> Selected text:
══════════
# Acting Out



## brokenbythis (Aug 21, 2011)

My STBXH recently admitted his affair with OW was him "acting out". It was brief and ended a few months ago.

I don't understand this term. Does anyone know what this means in the context of him saying it?


----------



## aug (Aug 21, 2011)

At the time, he wanted to try another woman, so he did.


----------



## CEL (May 7, 2013)

Ummm children "act out" for attention adults know better. As an adult if I want something changed I ask. If I need attention I talk about it. If I am unhappy I figure out a way out. I do not fvck other girls to somehow get attention from my wife, he is crazy tell him that he wanted to screw around and did no acting out in that. And if he wanted attention well he certainly got it if you are divorcing his sorry butt, he should be happy then he got what he said he wanted all the attention.

He is blowing smoke.


----------



## MattMatt (May 19, 2012)

brokenbythis said:


> My STBXH recently admitted his affair with OW was him "acting out". It was brief and ended a few months ago.
> 
> I don't understand this term. Does anyone know what this means in the context of him saying it?


Acting out - Wikipedia, the free encyclopedia


----------



## brokenbythis (Aug 21, 2011)

I just don't understand the term, I've heard it before and thought "what is that?".

He said "I acted out instead of walking away". I've been puzzled by what he said.

I totally agree that a mature adult would have dealt with the issues in our marriage differently. I'm not disputing that!


----------



## walkonmars (Aug 21, 2012)

It's one of those "throw-away" phrases that are handy for excusing reprehensible and amoral behavior instead of actually facing the truth. 

It would have been more truthful (IMO) if he'd told you he did it for 3 main reasons:

1. He wanted to
2. He could
3. He was selfish enough to put the first 2 reasons into play


----------



## somethingelse (Jun 20, 2012)

Going out of his normal character to do something he wouldn't usually do. 

I also see it as almost rebellion


----------



## FormerSelf (Apr 21, 2013)
══════════
> Dataset excerpt:
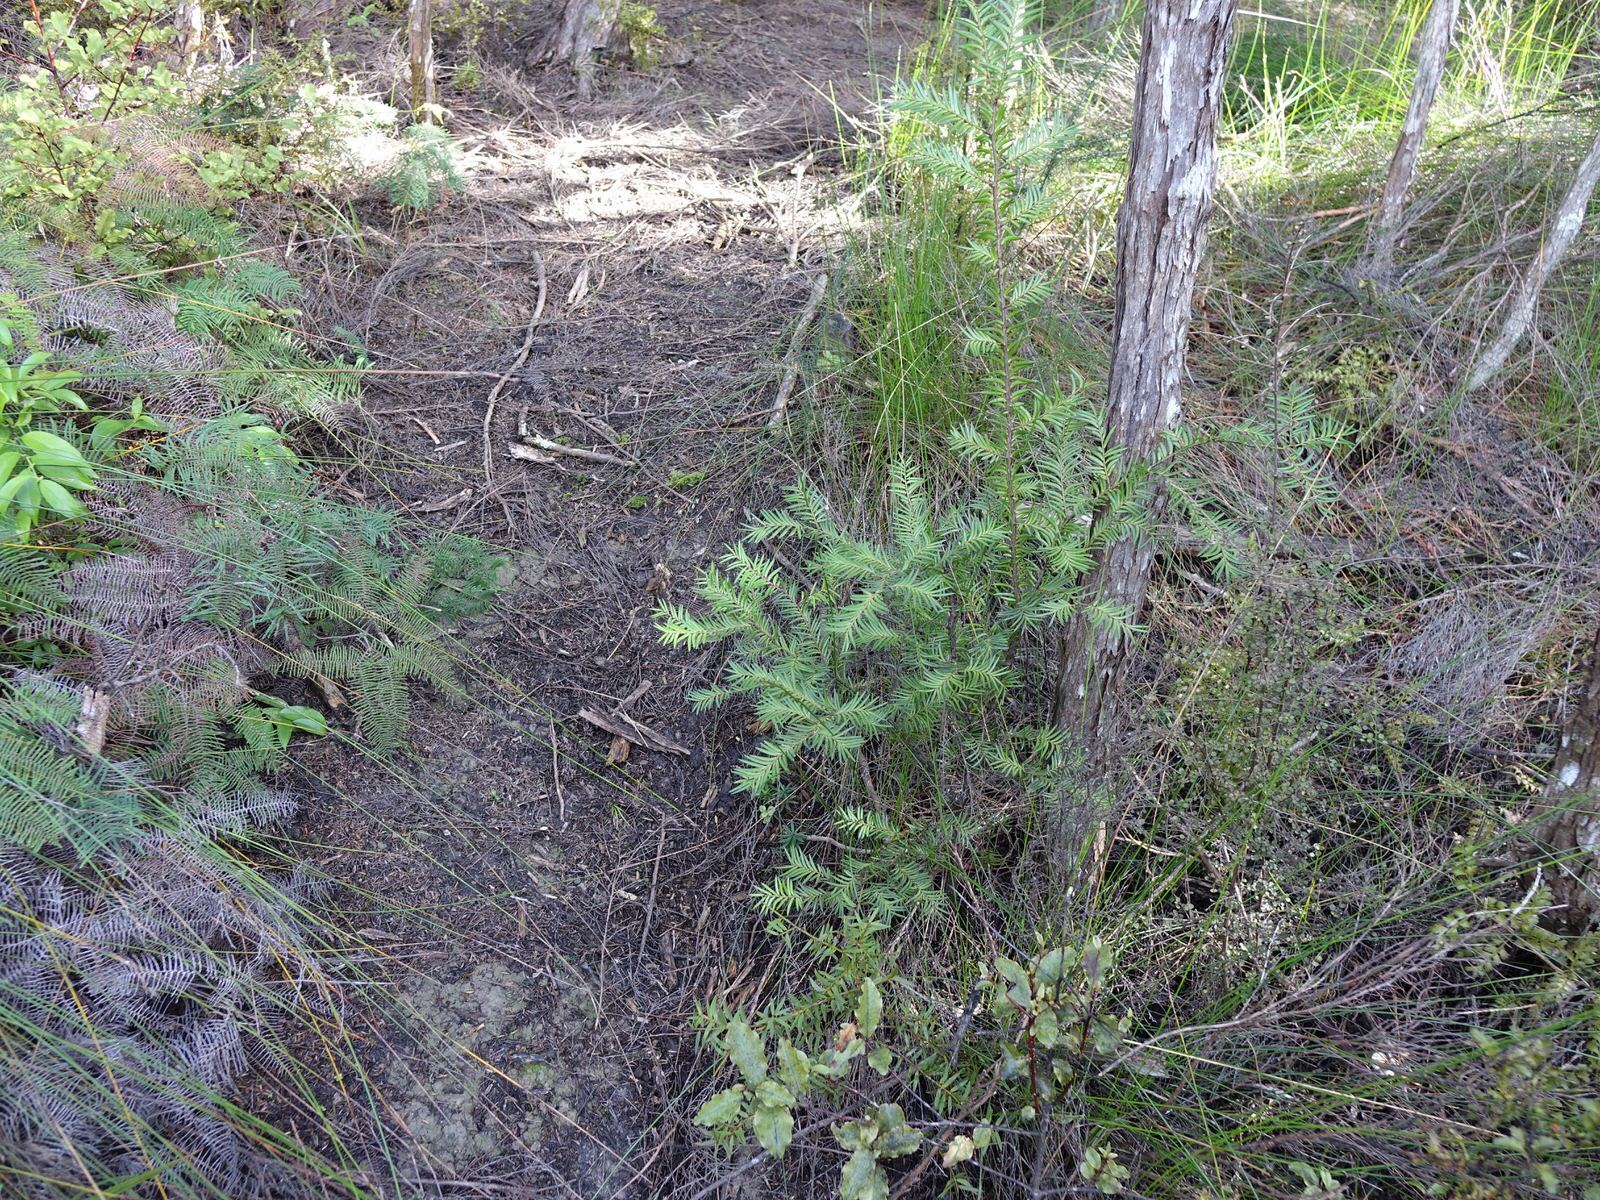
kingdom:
══════════
> Requirement:
Reproduce the "acting out" forum thread from "## aug (Aug" to "is blowing smoke.", substituting "notice" for "attention".

> Solution for this problem:
## aug (Aug 21, 2011)

At the time, he wanted to try another woman, so he did.


----------



## CEL (May 7, 2013)

Ummm children "act out" for notice adults know better. As an adult if I want something changed I ask. If I need notice I talk about it. If I am unhappy I figure out a way out. I do not fvck other girls to somehow get notice from my wife, he is crazy tell him that he wanted to screw around and did no acting out in that. And if he wanted notice well he certainly got it if you are divorcing his sorry butt, he should be happy then he got what he said he wanted all the notice.

He is blowing smoke.